I hear rustling, then feel Sariel’s other hand on my cheek, wiping away my tears.
“I saw how you grew to resent me,” I finish in a barely audible whisper.
“But I never stopped loving you,” he says with feeling, making me open my eyes again.
I shake my head. “If love erased hate, there would be no wars.” My voice sounds as despondent as I feel.
“But me growing the fuck up and pulling my head out of my ass does.” I wince at his colorful vocabulary.
“What do you mean?” I ask, a hint of hope lightening the burden in my heart.
“Blaming you for me falling in love with you was asinine,” he explains. “My Fall? It wasmychoice.” He clenches his jaw, the muscles of his cheek jumping with the tension. “Everything that followed was my choice. You were and still are the Ithuriel I fell in love with in Heaven.”
My tears are flowing freely, too fast for the Fallen to wipe them away. Though, should I still be calling him that now? What am I if not Fallen myself – I have fallen for the two beings in this bed, the three of us covered in each other’s fluids.
“What about Jessica?” I ask, thinking of our mortal heart. “Was she merely a part of your plan to ruin me?”
The corner of Sariel’s mouth twists up into that wry grin I love, though with an edge of pain. “Well, obviously I failed at not getting attached to her too. She’s not going anywhere,” he adds with force, looking down at the Nephilim.
“Good,” the sleepy girl murmurs, making us both chuckle.
“Do you always merely pretend to be asleep?” I ask her, shaking my head in exasperation.
She smirks, not bothering to open her eyes as she replies: “How else would I see or hear all the good stuff?”
I flush thinking of how she caught me making love to Sariel in Paris, her hand already between her thighs before we noticed she was awake.
“I’ll tell Aim he’s gonna be out of a job as a spymaster soon,” Sariel jokes before laying his head on her stomach and wrapping himself around her.
Sighing, I kiss her cheek and place my head on the pillow next to hers. “Get some rest, dear heart,” I tell her, then close my own eyes to meditate on Sariel’s words.
Will facing the consequences of my actions and emotions be easier knowing I have both in my corner, irrevocably? We will have to see once I am faced with Saraqael and my peers.
Chapter 33 – Ashtaroth
“We are meant to take the word of your assassin, Ashtaroth?”
I do not have time to respond before Heaven returns the volley.
“If Ithuriel attests to it, then it is true.”
“Right, because Heaven would lose sleep over the potentially unnecessary destruction of a demon lord.”
“We will not sit here and listen to this.”
I rub my forehead.
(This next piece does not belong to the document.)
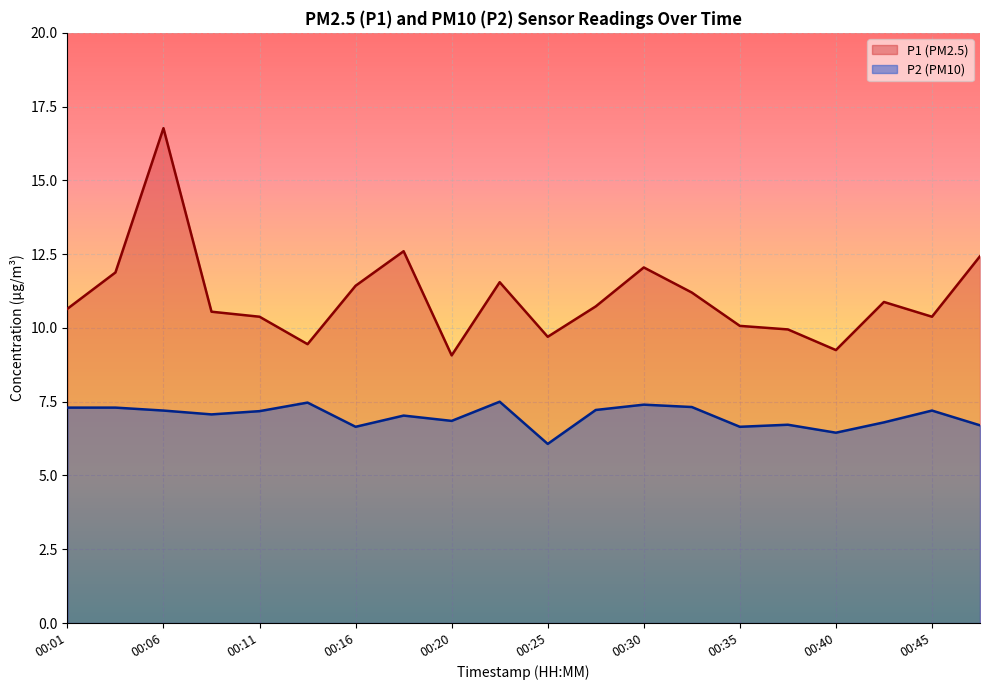

What are all the series names shown in the legend?

P1, P2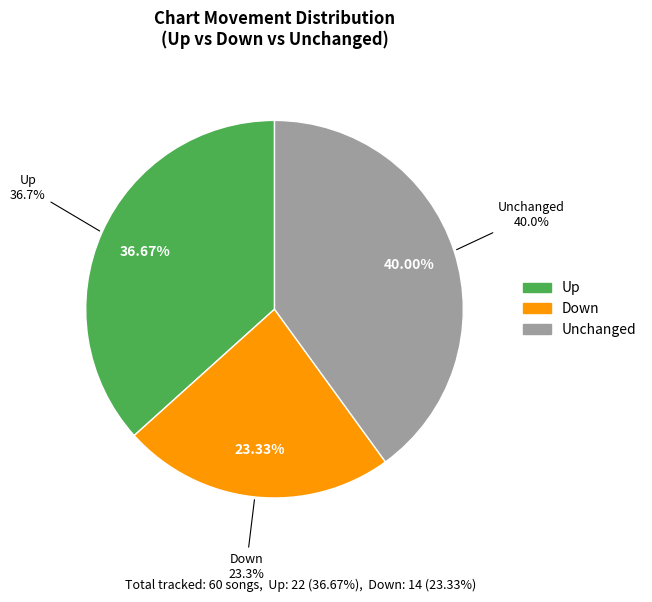

How many segments does this pie chart have?

3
Suffering from a migraine should not be possible for me, yet here we are. I have been listening to this back and forth between Heaven and Hell for hours – hours I spent away from my lamb, hours during which she is somewhere I cannot reach. As my son would say, I am thoroughly and completelyover it.
“Silence,” I say quietly, though they all hear. Even the angels cease their murmurings. “It was my court which suffered the most following Belial’s schemes,” I continue. I look at the archangel Saraqael before speaking again. “Do not allow a loss such as that of Armaros to repeat itself merely because you prefer to argue the point for decades before acting.”
The angel’s golden hair glints in the firelight as he slightly tilts his head, the only reaction he allows.
“Andras is Asmodai’s lieutenant,” Marbas states. “How do we know he is not acting on his orders?”
I bare my teeth at the idiot. “My brother has been with Sataniel for two years, he is not leading any petty revolutions.”
“So you have said,” Cassiel from Heaven’s side chimes in. “How do we know this is not an elaborate demonic coup?”
I grit my teeth at the sheer stupidity of that question. I take a moment to compose myself before speaking again. “If this was a scheme, would I be here invoking the Council’s intervention?”